What this task involves
An exact copy of the data is needed, but without any of its images.

Given information
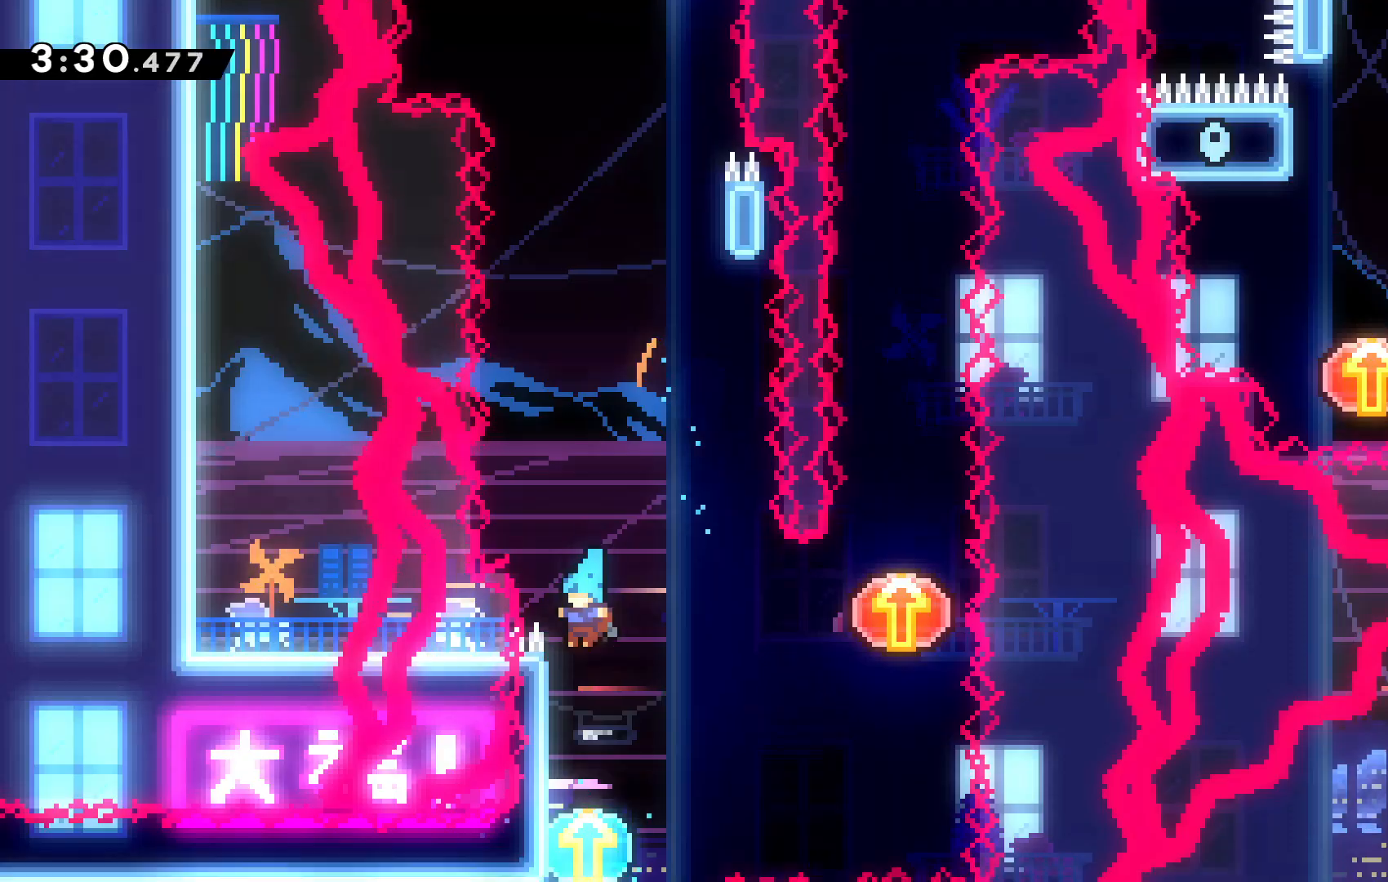
{"keys": ["up"], "events": []}
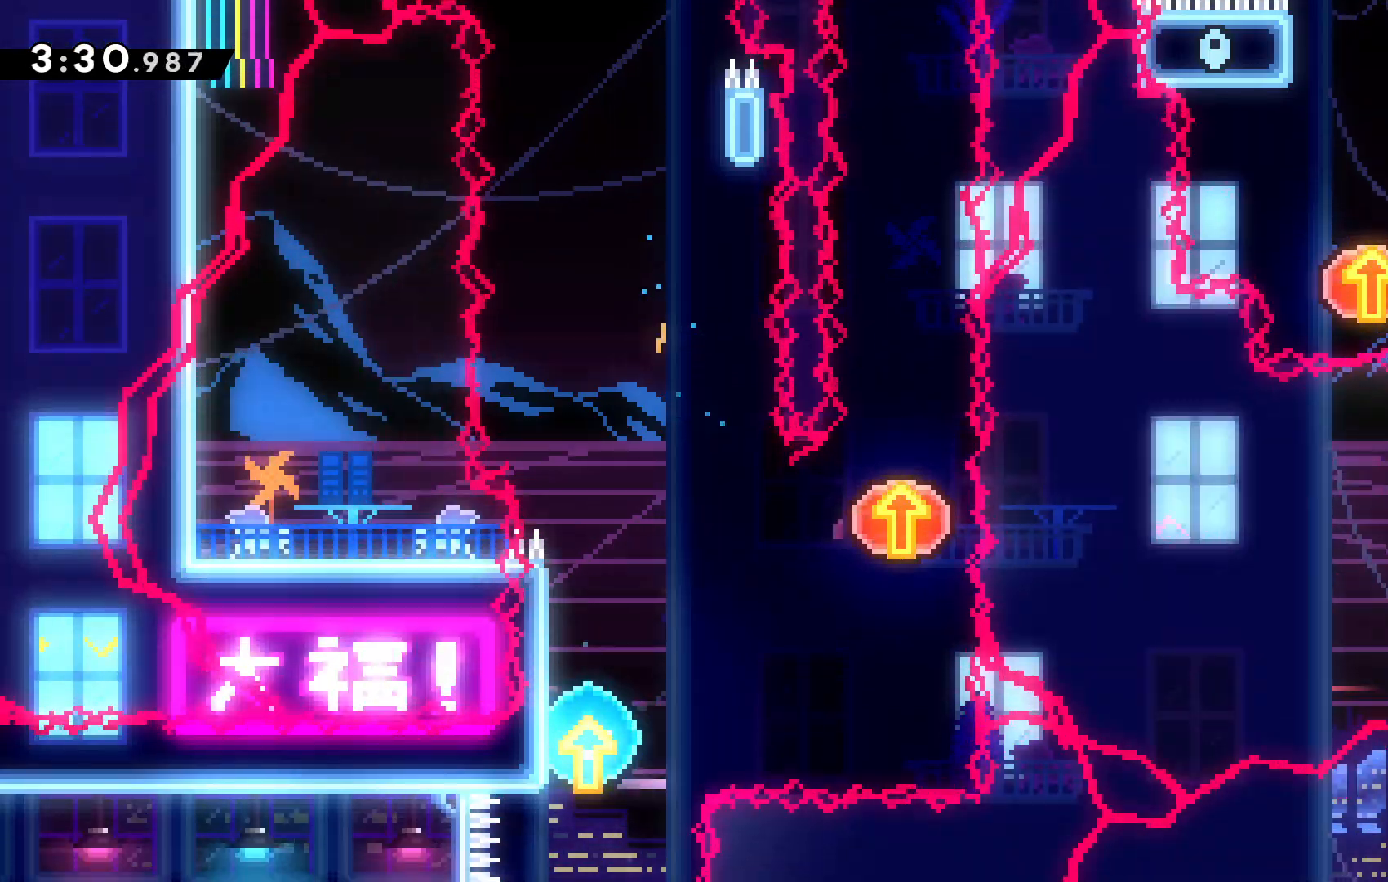
{"keys": ["c", "up"], "events": [[234, "c", "down"]]}
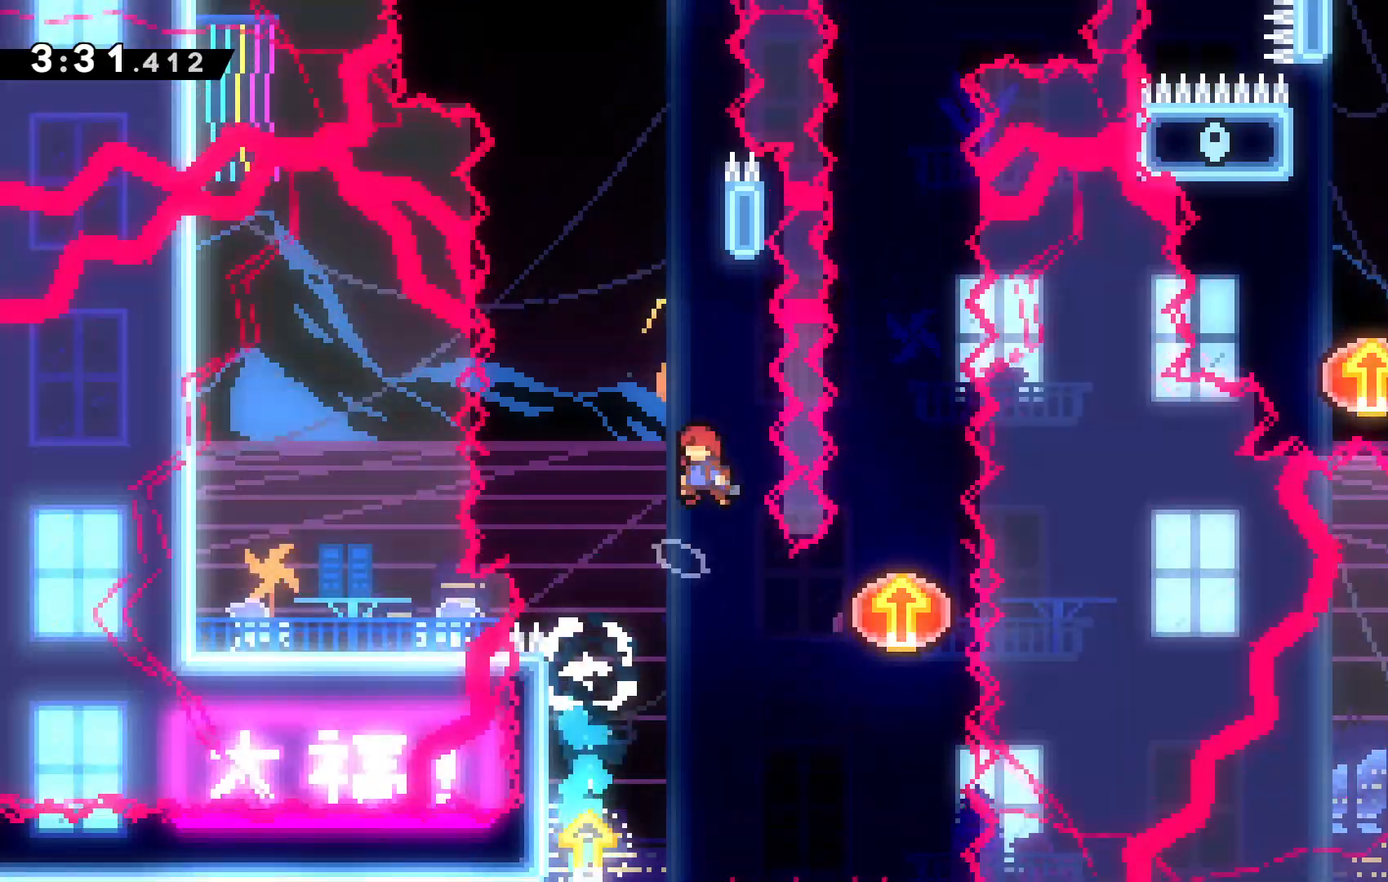
{"keys": ["c", "up"], "events": [[134, "x", "down"], [200, "c", "up"], [434, "c", "down"], [467, "x", "up"]]}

Solved exercise
{"keys": ["up"], "events": []}
{"keys": ["c", "up"], "events": [[234, "c", "down"]]}
{"keys": ["c", "up"], "events": [[134, "x", "down"], [200, "c", "up"], [434, "c", "down"], [467, "x", "up"]]}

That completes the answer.